Wouldn't you know it?  All that time I thought Stefano had Doc and really Kristen and Susan were hiding her in the wine cellar.  I guess I didn't notice because whenever I go to the wine cellar I am usually drunk.  Oh well, now that Doc is back I get to have sex with her all the time.  In fact, that's all we do. I knew there was a reason I loved her so
much ; )  We don't even talk to our kids anymore, we just let the nanny watch them.  I can't wait for our wedding (because afterwards we will have more sex).  I hope this wedding goes better than my last three (IzzyB gave birth, Kristen/Susan gave birth, and I was dressed as Elvis.....).  Well there's a pretty good chance my bride won't be going into labor this time.  I am pretty sure Doc isn't pregnant, although with all the =D sex we've been having anything is possible......

5/19/97

I hope I can rescue Doc from Stefano soon. I have no idea where he could have taken her. I wish she still loved me...Oh who am I kidding? She must still love me. I am such a stud. Go me. I have 3 children by 3 different mothers. Pretty soon, I'll be as studly as Stefano. You see, I pretend that I hate Stefano and his immoral life, but secretly I am jealous because he has more illegitimate children than me. Maybe after I save Doc, I'll stay married to Kristen but try to have some more children with Marlena....or that baby nurse Susan, she seems to like me a lot. I already have enough kids so that I can't remember all their birthdays. Like today when I couldn't remember Brady's. Of course, stud that I am, I remember when they were all conceived ; ) Well I better go save Doc now.......Bye Diary, John- the stud

3/17/97

That Vivian! She is always messing up people's lives. She went and told Kristen that I have feelings for Doc. So what if that is true! I don't see why my wife has to Know! I am just going to stay married to Kristen and help her raise John Jr. I won't even tell Kristen about the sexual fantasies I had about Doc while watching John Jr. in his incubator. After all, she might think that was a strange place to have such fantasies, especially if they were not about her. That could make her try to move out again.
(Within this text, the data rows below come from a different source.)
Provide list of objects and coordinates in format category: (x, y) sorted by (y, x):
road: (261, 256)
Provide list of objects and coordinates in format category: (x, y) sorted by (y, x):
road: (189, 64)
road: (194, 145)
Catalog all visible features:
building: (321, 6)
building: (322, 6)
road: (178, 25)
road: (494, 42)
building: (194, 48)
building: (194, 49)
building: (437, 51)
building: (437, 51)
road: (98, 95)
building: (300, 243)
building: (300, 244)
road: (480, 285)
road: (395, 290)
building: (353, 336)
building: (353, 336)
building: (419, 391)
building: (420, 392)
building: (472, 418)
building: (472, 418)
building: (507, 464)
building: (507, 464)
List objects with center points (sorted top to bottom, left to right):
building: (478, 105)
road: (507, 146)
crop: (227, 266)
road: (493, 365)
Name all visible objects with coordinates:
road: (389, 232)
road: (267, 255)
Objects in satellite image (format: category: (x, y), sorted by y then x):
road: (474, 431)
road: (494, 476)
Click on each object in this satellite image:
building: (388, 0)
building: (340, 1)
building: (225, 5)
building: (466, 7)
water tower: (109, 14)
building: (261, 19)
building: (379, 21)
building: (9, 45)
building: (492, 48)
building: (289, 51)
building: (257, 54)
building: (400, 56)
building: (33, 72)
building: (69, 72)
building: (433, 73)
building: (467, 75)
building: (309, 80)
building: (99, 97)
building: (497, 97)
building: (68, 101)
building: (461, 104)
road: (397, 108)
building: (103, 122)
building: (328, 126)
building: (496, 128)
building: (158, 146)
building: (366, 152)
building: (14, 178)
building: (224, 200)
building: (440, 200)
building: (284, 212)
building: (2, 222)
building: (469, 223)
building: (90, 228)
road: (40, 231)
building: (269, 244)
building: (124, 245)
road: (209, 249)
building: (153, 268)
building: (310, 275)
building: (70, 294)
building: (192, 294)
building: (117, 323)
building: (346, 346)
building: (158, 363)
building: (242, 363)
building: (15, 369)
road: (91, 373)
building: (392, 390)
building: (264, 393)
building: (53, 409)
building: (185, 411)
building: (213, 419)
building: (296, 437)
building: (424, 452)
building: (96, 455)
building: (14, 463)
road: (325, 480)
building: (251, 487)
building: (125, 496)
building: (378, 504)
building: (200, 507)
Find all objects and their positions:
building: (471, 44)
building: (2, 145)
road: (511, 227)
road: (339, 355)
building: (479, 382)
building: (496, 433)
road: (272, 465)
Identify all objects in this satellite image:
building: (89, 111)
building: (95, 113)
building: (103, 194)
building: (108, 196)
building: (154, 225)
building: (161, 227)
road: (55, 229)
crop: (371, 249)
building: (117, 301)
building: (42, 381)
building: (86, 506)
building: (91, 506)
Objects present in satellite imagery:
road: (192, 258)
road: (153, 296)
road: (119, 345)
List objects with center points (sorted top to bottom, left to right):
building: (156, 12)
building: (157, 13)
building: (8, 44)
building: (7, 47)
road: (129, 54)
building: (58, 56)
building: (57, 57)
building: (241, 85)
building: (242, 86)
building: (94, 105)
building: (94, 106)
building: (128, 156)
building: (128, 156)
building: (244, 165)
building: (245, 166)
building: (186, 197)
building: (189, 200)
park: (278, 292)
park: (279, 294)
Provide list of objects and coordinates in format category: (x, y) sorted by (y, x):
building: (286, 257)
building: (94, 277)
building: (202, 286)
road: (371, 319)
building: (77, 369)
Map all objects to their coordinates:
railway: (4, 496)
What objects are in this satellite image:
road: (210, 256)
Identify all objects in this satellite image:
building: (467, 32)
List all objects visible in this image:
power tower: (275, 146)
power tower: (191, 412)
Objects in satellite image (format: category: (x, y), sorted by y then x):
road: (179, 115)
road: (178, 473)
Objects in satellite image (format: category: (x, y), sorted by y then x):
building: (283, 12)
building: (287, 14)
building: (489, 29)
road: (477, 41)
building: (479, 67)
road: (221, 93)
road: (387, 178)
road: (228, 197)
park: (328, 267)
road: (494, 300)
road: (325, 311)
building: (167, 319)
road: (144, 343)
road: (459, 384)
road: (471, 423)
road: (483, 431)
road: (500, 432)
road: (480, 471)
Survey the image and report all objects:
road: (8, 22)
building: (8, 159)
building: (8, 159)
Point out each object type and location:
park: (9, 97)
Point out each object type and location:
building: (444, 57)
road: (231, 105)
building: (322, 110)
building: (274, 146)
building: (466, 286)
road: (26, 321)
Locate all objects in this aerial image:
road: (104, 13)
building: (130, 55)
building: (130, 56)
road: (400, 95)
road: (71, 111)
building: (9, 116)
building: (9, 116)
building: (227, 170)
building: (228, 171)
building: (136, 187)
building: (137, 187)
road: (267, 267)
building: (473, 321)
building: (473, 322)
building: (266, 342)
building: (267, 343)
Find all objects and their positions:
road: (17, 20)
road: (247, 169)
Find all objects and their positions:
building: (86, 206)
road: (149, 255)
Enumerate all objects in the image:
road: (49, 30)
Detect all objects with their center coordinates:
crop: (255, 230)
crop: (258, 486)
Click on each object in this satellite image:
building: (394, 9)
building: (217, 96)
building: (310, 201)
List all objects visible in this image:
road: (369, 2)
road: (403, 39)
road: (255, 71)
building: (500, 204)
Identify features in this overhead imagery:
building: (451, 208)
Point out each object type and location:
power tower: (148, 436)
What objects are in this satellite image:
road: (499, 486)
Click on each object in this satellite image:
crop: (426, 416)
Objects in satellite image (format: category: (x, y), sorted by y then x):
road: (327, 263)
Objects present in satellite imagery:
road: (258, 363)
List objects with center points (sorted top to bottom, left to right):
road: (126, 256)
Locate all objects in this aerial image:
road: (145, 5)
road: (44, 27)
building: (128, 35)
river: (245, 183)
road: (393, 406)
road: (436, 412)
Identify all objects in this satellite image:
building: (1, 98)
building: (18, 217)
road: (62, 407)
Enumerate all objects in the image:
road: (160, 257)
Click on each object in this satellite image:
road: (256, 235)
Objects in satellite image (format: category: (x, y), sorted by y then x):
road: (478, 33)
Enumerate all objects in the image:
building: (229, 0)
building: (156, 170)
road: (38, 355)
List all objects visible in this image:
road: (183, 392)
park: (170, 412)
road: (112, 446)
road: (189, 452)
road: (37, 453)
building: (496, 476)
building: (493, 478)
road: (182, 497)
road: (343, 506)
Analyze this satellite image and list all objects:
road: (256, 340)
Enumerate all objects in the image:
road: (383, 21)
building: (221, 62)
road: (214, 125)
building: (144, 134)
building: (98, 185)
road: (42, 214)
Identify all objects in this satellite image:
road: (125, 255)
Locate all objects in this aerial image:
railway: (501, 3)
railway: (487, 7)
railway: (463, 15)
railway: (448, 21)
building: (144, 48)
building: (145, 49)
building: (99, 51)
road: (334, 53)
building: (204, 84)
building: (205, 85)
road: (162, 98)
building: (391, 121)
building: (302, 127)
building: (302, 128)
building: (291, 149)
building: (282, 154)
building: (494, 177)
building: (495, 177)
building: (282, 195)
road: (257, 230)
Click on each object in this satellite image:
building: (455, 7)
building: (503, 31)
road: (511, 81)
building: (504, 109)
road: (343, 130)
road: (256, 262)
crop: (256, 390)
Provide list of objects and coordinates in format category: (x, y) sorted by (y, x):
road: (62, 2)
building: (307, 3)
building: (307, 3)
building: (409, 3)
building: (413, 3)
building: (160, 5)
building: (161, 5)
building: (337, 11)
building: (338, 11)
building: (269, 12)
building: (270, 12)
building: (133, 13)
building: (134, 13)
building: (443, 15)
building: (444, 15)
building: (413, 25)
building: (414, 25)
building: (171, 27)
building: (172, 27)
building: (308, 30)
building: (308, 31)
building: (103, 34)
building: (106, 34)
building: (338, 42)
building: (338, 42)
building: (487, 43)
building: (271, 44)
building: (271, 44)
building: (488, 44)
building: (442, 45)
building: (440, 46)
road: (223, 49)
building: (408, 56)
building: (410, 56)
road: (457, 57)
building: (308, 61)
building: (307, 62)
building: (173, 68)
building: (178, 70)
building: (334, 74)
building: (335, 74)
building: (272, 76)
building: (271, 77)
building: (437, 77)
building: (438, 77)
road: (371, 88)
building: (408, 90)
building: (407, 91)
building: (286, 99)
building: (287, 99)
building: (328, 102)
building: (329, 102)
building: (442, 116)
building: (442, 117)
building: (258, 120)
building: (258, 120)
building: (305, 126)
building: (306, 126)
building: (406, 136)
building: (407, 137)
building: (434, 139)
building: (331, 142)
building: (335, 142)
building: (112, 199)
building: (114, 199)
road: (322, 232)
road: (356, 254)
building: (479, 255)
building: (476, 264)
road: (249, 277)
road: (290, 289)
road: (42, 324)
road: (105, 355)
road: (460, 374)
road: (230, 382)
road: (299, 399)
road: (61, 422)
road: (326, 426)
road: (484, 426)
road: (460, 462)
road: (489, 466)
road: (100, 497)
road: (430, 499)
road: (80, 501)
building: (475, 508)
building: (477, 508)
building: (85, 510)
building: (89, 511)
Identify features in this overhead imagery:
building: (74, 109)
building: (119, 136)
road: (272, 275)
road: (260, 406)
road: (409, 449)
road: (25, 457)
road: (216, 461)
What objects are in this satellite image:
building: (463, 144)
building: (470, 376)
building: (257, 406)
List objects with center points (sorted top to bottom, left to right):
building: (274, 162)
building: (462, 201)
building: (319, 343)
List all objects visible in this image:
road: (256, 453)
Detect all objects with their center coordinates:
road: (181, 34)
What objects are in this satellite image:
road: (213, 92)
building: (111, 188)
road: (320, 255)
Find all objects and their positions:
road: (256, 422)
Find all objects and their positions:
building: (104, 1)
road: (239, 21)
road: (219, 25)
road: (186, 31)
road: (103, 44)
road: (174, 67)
Gee, maybe that's not a bad idea.........


3/3/97

I sure did enjoy that groping session with Doc today in Kristen's hospital bed. I wish we could do that more often. If only Doc and I could be a family with our children, you know .....B.....B.... the Boy and the girl. Wait! is the boy hers? I seem to have forgotton.
Kristen had been acting very odd lately. She wanted to have sex just a few hours after the birth of our new baby ( have we named him? I can't remember that either ). Kristen must be a quick healer. I'll go know, bye diary.